The report outlines the island’s response to the storm and what it intends to do to strengthen its economy and infrastructure moving forward. It also details the actual death toll, which dwarfed by magnitudes the official count reported in 2017.

“Although the official death count from the Puerto Rico Department of Public Safety was initially 64, the toll appears to be much higher,” the report notes. “That estimate was later revised to 1,427.”

The revised death toll figure is unofficial, but it is a “realistic” number, Pedro Cerame, a spokesman for the Puerto Rican Federal Affairs Administration, told The New York Times Thursday.

“We don’t want to say it out loud or publicize it as an official number,” he said. “The official number will come, and it could be close.

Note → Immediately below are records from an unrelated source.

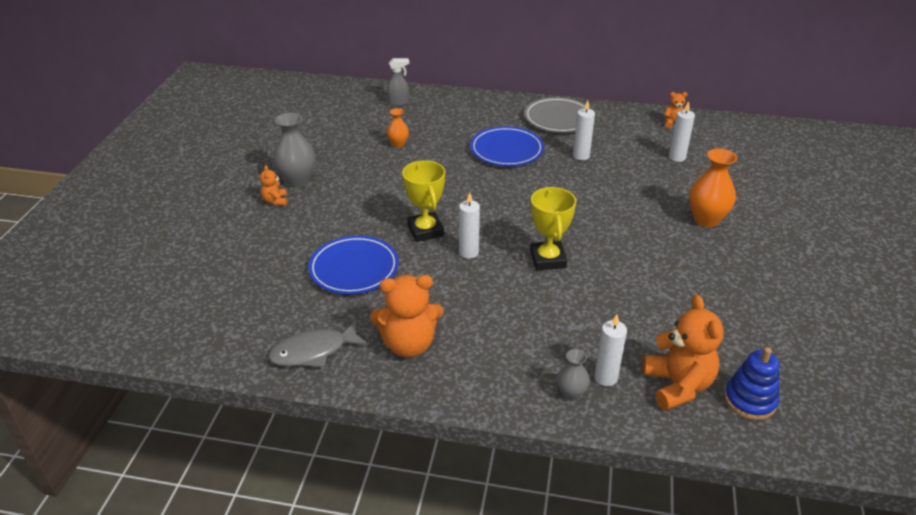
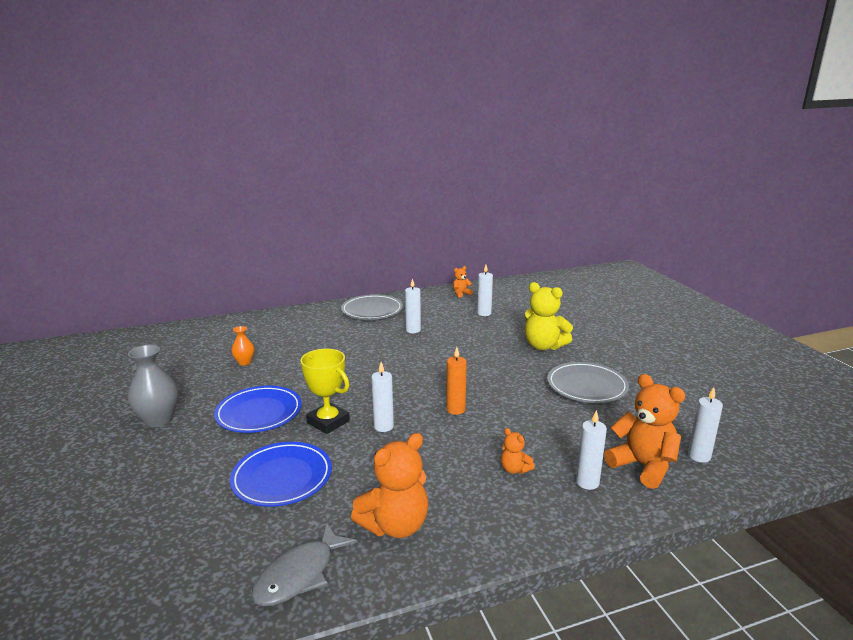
camera: 30 degrees left, 15 degrees down
orange teddy bear [260,165,287,205] -> orange teddy bear moved to [501,428,535,474]
grey spray bottle [387,58,409,106] -> none
blue plate [470,126,544,166] -> blue plate moved to [214,386,302,433]
yellow trophy [530,187,576,270] -> orange candle [446,347,467,415]
grey vase [557,349,590,401] -> none
orange vase [689,148,737,227] -> yellow teddy bear [525,282,573,350]
blue stacking toy [724,347,780,420] -> white candle [688,387,723,463]
none -> grey plate [547,362,629,403]

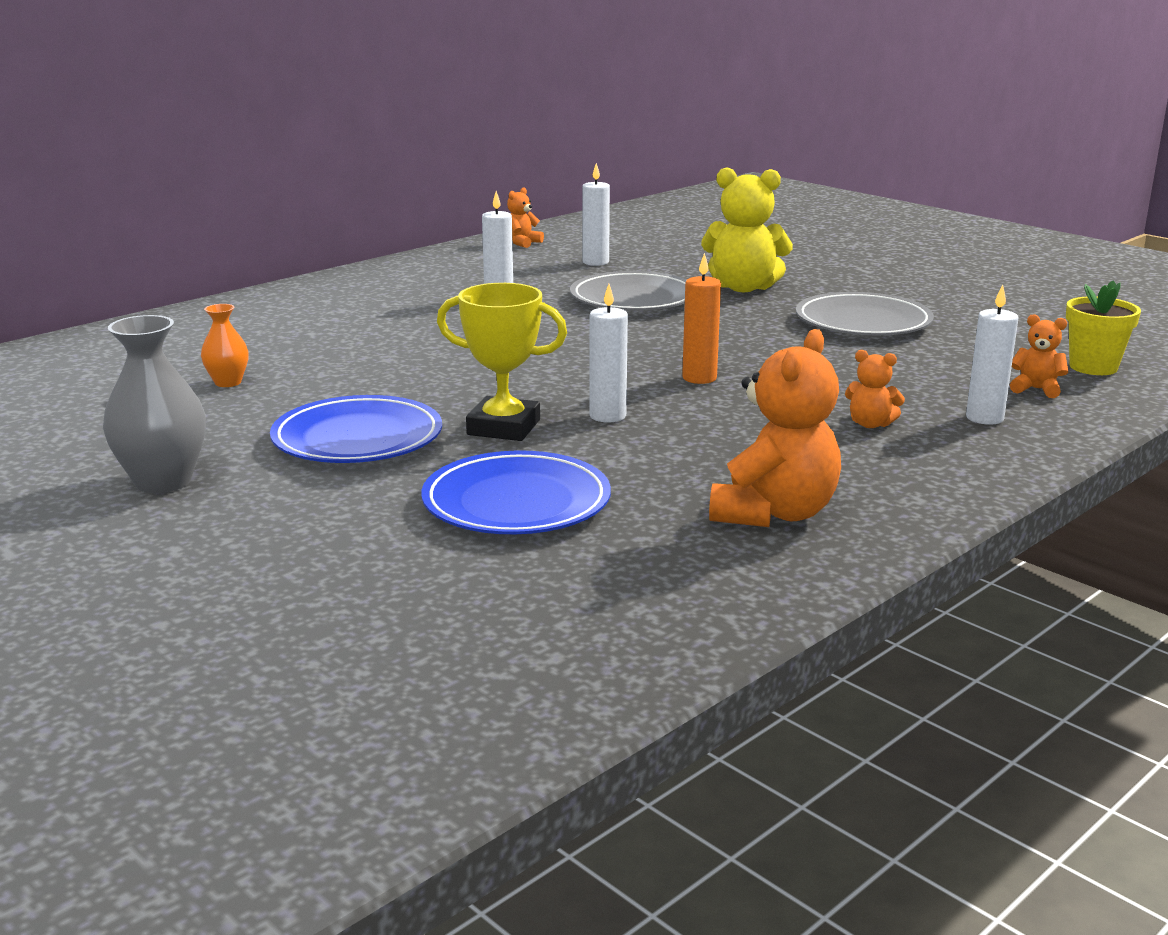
camera: 25 degrees left, 0 degrees up
grey fish [251,523,358,606] -> none
grey plate [341,294,403,320] -> grey plate moved to [570,271,687,310]
orange teddy bear [604,374,685,489] -> orange teddy bear [1010,314,1068,398], size x0.49
white candle [688,387,723,463] -> yellow flower pot [1066,280,1141,375]

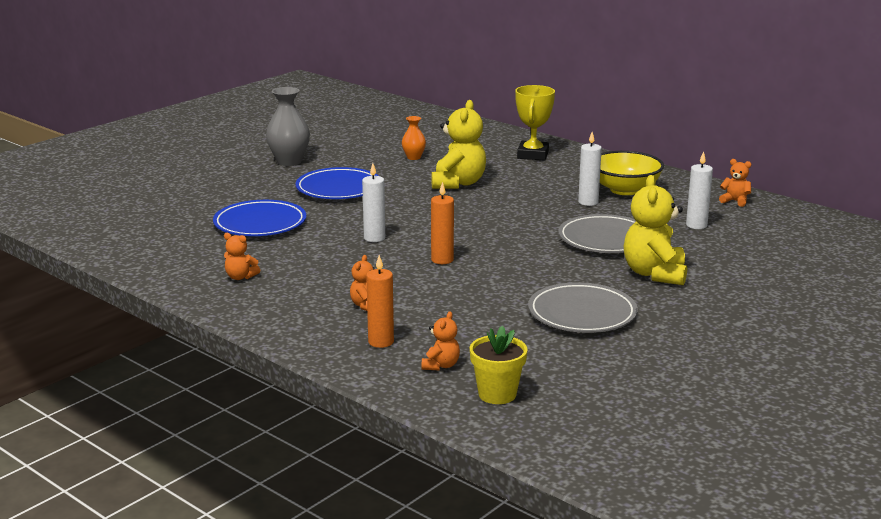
camera: 85 degrees right, 0 degrees up
yellow trophy [437,283,567,441] -> yellow trophy moved to [515,85,555,160]
orange teddy bear [709,329,841,527] -> orange teddy bear [224,233,260,280], size x0.49
white candle [966,285,1018,425] -> orange candle [366,255,394,348]
none -> yellow teddy bear [431,100,486,189]
none -> yellow bowl [600,151,664,195]

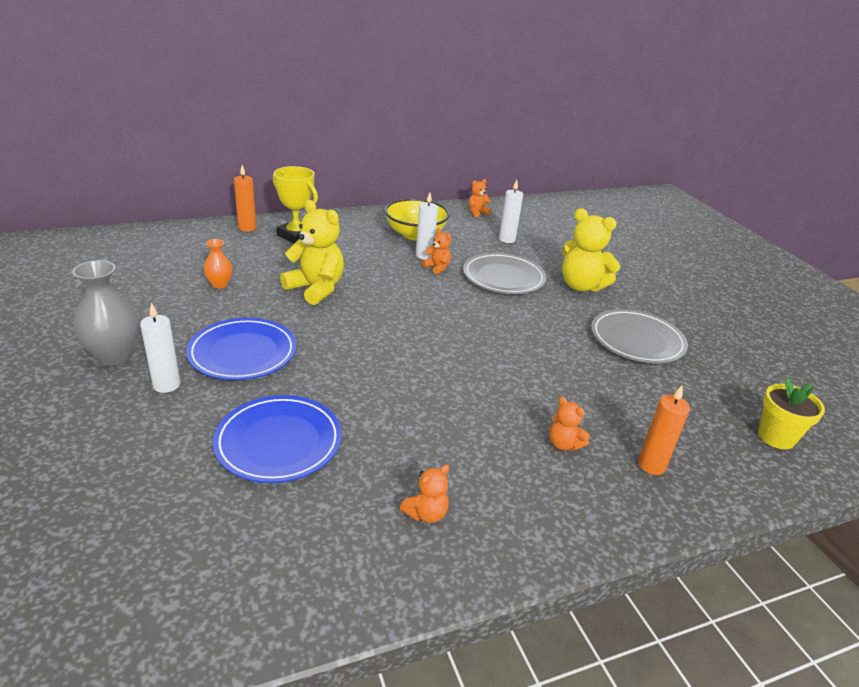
camera: 65 degrees left, 10 degrees up
white candle [362,163,385,242] -> white candle moved to [140,303,180,393]
orange teddy bear [421,311,460,371] -> orange teddy bear moved to [422,228,451,275]
orange candle [431,182,454,264] -> orange candle moved to [234,165,256,232]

But until we see the study, and have the accuracy, we won’t be able to recognize the number as official.”

While the number is higher than previously reported, it is still much lower than those published in a Harvard University study in May. (RELATED: The Death Toll On Puerto Rico From Hurricane Maria Is 73 Times Higher Than Officially Reported, Harvard Study Says)

Harvard researchers surveyed thousands of random households across Puerto Rico and estimated, with 95 percent confidence, at least 4,645 people died on the island from Sept. 20 through Dec. 31, 2017, for reasons related to the hurricane, according to the study published in The New England Journal of Medicine.